### BRIEF
Continue the passage on Nietzsche's turn against Wagner, picking up right after its last sentence.

### TEXT FOR ANALYSIS
From the mid-1870s, Wagner’s entire work and the Bayreuth atmosphere, in which Nietzsche had previously felt at home, struck him as a gigantic lie. The one thing he could not deny was Wagner’s dramatic gift, although he did not compliment Wagner with this admission, for he defined the psychology and morality of an actor in the following way: “One is an actor by virtue of being ahead of the rest of mankind in one insight: what is meant to have the effect of truth must not be true.… Wagner’s music is never true. But it is taken for true; and thus it is in order.” Wagner’s music, according to Nietzsche, contained the pretense of sacred, noble, great, and good feelings, the hoax of pseudo ideals that have little to do with the authentic feelings of real people, such as Nietzsche found embodied in Bizet’s Carmen (1875), with its ambivalence and its “killing for love.” He saw Carmen several times with great enthusiasm, experiencing it as a liberation from the lie that had afflicted him not only since his younger years with Wagner in Bayreuth but even since his childhood. And now his attack against the fatherly friend he once admired, Richard Wagner, turned into a total one: he no longer saw anything good in him and hated him with all his heart like a deeply wounded child. His hatred was nourished by despair and grief over having let himself be deceived for so long, for admiring someone for so long whom he now considered contemptible. Why didn’t he see through the weakness behind the facade sooner? How could he have been so mistaken?

### DATA SHOWN

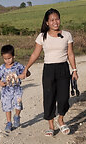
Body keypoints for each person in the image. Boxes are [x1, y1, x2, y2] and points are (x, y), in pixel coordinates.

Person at [20, 8, 78, 136]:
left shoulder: (67, 35)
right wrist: (26, 68)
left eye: (57, 19)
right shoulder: (42, 36)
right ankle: (51, 125)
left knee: (64, 98)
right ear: (47, 22)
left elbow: (71, 54)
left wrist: (74, 70)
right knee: (49, 97)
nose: (55, 22)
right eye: (52, 20)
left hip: (63, 68)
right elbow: (35, 53)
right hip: (49, 70)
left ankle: (61, 120)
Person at [0, 45, 30, 132]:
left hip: (17, 90)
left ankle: (17, 116)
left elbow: (27, 72)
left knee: (18, 105)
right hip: (6, 91)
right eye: (5, 59)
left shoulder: (18, 66)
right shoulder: (2, 67)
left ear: (13, 56)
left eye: (9, 58)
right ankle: (8, 122)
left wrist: (24, 74)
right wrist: (0, 82)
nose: (7, 60)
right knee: (7, 107)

### REPLY TO THE TASK
Nietzsche saw himself as the victim of a seduction that he must now unmask by every means at his command. He found Wagner’s admirers naive and could not grasp that they continued to go to Bayreuth, where they allowed themselves to be hypnotized by a lie, after he himself had seen through it. The pain this caused him kept showing through in the aspersions he cast on Wagner: Nietzsche would have liked to save the world from a great deception and bring the Wagnerians to their senses; he would have liked to lead them back to themselves and their own genuine experiences the way Zarathustra did by refusing to have any disciples.
Although Nietzsche’s attacks derived their intensity from his repressed rage against his father and other attachment figures from childhood, they did not display any weakness in logic that would reveal their real roots. What he wrote about Wagner and substantiated with examples was so convincing (although probably not for Wagnerians) that it retains its claim to objectivity quite apart from the subjective, highly emotional background of his observations. I believe that Nietzsche’s keen powers of observation had their beginnings in his relationship with his father, to whose music the little boy listened with rapt attention, admiration, and enthusiasm. But his father was not only a musician who played the piano but also a pedagogue who approved of certain feelings (such as his son’s enthusiasm for his playing) but severely punished the display of others.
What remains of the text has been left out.